Но вскоре я испытываю беспокойство и разворачиваю свою карту, которая все больше становится менее читаемой: Определяю по карте, что мы, если будем двигаться и дальше прямо, прибудем в Фонтенбло — и тут я нахожу Версаль.
Меня так и подмывает: Если мы сделаем маленький обход, всего лишь немного свернем на запад, то я смогу связать друг с другом два знаменитых имени: Fontainebleau и Versailles. Эти названия звучат так же великолепно как названия замков у Loire.
Я даже могу обосновать такой маршрут: Мол, хочу прибыть в Париж рано утром. Если уж явлюсь пред светлые очи Бисмарка, то должен быть свежим, хотя бы наполовину. Городской замок нашего отделения пропаганды стоит на западе. Версаль тоже.

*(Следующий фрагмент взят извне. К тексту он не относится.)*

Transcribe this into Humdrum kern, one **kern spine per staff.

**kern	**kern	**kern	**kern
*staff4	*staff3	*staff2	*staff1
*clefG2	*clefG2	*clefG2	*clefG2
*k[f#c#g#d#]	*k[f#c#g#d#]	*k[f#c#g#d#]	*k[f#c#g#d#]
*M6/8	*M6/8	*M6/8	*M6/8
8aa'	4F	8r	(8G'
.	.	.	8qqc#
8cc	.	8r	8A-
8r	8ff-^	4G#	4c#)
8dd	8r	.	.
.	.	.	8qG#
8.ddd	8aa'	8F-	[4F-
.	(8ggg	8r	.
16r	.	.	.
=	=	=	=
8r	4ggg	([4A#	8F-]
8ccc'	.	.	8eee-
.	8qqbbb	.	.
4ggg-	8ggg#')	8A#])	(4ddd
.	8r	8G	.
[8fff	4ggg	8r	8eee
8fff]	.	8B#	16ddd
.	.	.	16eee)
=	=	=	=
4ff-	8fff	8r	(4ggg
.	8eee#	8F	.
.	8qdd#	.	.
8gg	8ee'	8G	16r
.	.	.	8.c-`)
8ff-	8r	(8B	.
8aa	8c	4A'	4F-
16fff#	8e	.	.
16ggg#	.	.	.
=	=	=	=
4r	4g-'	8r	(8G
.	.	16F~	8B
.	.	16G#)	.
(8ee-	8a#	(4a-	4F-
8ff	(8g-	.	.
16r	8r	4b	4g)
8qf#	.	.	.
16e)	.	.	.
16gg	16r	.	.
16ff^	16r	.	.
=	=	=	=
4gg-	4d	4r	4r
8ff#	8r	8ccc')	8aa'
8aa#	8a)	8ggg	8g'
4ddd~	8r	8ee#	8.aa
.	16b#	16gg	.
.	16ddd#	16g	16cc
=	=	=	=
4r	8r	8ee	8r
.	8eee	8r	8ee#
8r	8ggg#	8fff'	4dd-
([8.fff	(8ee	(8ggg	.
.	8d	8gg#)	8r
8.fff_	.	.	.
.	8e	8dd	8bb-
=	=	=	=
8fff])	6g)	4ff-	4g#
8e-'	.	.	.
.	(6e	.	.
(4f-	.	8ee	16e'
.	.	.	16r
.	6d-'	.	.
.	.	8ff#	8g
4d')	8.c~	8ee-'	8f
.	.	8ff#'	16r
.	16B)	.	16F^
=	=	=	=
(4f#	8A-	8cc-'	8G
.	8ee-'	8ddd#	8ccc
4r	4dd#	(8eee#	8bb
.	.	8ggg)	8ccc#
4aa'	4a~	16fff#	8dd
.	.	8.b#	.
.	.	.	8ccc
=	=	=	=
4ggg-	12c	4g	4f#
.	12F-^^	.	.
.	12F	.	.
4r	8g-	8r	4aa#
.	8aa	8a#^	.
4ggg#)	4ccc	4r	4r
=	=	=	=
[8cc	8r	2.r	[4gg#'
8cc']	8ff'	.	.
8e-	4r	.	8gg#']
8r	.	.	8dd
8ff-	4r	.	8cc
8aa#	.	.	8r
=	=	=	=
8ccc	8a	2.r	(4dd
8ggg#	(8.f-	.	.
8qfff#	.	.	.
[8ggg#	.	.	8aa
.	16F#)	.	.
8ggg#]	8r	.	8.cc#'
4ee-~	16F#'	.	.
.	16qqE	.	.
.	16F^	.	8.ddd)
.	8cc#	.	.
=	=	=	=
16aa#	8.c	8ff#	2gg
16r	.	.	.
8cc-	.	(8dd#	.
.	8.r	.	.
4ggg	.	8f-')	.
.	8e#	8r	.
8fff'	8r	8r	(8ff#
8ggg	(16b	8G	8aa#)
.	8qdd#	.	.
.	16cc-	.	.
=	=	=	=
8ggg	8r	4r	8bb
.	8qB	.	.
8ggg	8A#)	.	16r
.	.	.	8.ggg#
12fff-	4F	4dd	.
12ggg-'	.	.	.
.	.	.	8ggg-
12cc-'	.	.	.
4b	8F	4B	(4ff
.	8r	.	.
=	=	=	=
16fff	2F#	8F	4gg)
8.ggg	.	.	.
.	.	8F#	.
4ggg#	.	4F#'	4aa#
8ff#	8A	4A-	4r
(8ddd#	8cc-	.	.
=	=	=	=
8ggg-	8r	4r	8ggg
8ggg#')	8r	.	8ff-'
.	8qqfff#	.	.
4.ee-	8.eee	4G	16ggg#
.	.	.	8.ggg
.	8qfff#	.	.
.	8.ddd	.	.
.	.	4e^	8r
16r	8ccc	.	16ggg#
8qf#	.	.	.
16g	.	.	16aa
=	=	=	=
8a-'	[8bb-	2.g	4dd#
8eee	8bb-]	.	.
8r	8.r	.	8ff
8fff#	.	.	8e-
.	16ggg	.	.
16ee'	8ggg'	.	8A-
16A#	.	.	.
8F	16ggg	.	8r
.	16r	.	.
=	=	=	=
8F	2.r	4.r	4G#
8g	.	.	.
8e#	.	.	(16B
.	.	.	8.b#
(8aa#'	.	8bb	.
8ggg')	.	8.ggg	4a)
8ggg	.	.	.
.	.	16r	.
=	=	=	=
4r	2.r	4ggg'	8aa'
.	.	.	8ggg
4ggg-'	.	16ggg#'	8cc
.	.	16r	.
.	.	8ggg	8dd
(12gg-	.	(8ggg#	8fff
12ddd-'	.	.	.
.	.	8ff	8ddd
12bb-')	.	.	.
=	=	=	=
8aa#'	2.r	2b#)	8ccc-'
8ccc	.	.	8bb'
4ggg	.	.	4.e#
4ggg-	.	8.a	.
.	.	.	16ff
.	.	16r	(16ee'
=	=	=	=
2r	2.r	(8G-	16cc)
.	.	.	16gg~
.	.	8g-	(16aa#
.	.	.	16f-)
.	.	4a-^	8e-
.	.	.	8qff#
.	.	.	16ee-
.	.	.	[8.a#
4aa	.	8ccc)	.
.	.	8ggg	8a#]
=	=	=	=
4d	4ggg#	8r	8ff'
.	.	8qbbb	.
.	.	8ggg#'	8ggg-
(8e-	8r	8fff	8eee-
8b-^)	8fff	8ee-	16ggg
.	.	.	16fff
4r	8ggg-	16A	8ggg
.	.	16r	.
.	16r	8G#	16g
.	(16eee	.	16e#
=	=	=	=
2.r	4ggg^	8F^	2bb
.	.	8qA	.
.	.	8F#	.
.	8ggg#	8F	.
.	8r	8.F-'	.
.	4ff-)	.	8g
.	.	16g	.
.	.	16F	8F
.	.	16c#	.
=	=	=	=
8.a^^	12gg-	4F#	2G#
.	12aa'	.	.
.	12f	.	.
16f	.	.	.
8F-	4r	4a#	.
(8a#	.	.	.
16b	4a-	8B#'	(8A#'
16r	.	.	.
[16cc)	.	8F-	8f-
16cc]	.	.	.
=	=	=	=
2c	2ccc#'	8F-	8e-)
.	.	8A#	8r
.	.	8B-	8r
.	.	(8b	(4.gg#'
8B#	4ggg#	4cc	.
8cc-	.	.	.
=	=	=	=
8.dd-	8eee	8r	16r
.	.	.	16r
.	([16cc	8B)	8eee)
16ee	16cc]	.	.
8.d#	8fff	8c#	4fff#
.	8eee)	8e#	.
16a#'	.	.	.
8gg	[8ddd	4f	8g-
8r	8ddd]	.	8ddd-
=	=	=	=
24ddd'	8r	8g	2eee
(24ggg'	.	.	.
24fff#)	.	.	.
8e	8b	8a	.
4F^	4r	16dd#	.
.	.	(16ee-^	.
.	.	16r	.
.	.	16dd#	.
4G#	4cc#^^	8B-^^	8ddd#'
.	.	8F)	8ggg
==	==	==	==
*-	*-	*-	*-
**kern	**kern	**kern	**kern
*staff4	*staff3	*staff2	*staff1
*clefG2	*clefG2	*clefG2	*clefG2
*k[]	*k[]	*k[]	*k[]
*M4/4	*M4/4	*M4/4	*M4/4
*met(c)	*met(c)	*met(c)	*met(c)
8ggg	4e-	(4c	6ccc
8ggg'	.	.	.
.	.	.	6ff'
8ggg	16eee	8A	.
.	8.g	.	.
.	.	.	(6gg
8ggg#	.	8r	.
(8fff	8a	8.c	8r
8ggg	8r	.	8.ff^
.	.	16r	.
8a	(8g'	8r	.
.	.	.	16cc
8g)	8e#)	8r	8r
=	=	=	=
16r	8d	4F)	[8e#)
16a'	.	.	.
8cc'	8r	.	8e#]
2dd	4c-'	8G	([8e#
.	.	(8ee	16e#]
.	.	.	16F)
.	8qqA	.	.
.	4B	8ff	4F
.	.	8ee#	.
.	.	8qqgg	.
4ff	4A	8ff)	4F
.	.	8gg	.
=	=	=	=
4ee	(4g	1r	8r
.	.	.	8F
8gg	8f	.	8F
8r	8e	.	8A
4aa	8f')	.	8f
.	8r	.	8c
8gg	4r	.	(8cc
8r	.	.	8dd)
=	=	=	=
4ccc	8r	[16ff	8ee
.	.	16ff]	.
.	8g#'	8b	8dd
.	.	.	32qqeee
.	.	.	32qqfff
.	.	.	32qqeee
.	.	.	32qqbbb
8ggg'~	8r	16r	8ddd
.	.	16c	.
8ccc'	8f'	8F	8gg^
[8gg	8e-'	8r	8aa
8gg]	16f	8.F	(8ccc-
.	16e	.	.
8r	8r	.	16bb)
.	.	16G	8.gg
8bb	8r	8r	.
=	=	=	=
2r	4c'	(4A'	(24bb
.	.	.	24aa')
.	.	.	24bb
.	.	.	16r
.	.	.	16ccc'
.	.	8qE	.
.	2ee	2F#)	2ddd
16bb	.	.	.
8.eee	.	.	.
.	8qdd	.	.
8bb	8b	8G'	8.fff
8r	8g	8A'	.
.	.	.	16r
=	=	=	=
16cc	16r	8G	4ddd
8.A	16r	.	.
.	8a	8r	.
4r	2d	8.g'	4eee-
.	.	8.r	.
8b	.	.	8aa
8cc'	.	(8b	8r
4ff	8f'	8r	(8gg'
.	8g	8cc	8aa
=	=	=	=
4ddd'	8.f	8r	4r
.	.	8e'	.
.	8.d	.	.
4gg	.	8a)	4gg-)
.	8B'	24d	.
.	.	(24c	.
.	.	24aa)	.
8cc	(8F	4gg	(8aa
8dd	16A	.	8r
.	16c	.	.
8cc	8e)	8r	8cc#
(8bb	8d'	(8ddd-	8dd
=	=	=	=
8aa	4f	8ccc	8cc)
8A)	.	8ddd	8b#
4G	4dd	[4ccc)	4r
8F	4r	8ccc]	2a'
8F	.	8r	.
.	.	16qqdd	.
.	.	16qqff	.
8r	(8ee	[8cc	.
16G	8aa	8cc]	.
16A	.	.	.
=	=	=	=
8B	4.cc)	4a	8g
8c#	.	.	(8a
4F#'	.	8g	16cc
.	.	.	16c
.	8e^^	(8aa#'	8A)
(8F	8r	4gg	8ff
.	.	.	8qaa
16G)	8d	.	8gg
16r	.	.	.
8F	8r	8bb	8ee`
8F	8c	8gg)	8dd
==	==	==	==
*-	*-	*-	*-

Решено: мы прибудем с запада.
Заехать ли в Париже по-быстрому на старую квартиру Симоны? Но как обосновать причину своего визита на Rue Toricelli? Консьержка здорово испугается, если я появлюсь перед ней на этом возвышении… Кроме того, думаю, у нее нет никаких вестей от Симоны.
Тогда лучше заехать к портному Динару. Он без сомнения, может знать что-либо, мне даже кажется, что он является членом Resistance, наверное, даже его шефом…
А что, если он тоже попал в лапы гестапо?
Все бы отдал, чтобы поговорить сейчас со Стариком и получить его совет!
Мои мысли кружат как бешенные вокруг Симоны: Симона — шпионка на службе собственного отца?! Вижу себя идущим с Симоной и ее отцом по Boulevard de Chapelle между множества предупредительных пешеходов, проходящим мимо рекламных тумб с афишами и объявлениями, и двух пожилых мужчин в роли человека-рекламы — к портному Динару.
А вот вижу меня и Симону, и отца Симоны и этого сомнительного портного в его ателье: Я должен позволить примерить на себя смокинг для «apres la guerre». Сумасшедшая идея Симоны! На кой черт нужен мне этот смокинг? Только лишь потому, что у этого портного, которого отец Симоны выдает за своего друга, еще есть хороший материал для смокинга?
Теперь я, конечно, понимаю, что там было нечто иное в той игре! Я, добродушный осел, должен был быть продемонстрирован по-настоящему: Морской офицер, в звании лейтенанта артиллерии морского флота, а на самом деле военный корреспондент — довольно интересный объект…
То, что смокинг был лишь предлогом, я уже тогда мог бы догадаться. В конце концов, я видел в высоком, с рост человека зеркале, как хитро щурятся глаза отца Симоны и портного. И я также мог заметить злую усмешку портного. И теперь еще вижу все зеркало и картину в нем: Симона одета в элегантный дамский костюм, сшитый на заказ, а на ногах туфли на толстой платформе. Рядом стоит старый, седой, коренастый господин: Ее отец. На переднем плане всей картины лейтенант и тот, столь же предано, как и зло, улыбающийся портной, важно стоящий со своей портновской лентой. Лейтенанту, и это отчетливо видно, неприятно. Но он спокойно наблюдает и снова видит, как в то время как с него снимается мерка, за его спиной происходит обмен взглядами — на этот раз между молодой дамой и этим портным.
На какой-то миг я не понимаю: Картина из зеркала — это плод моей фантазии или же отраженная реальность? А может быть, я придумал сюжет нового фильма? Но в чем здесь различие? То, что выдало мое воображение, было одновременно и реальностью и фильмом. И теперь я даже могу еще придумать, как должен развиваться дальше сюжет этого фильма…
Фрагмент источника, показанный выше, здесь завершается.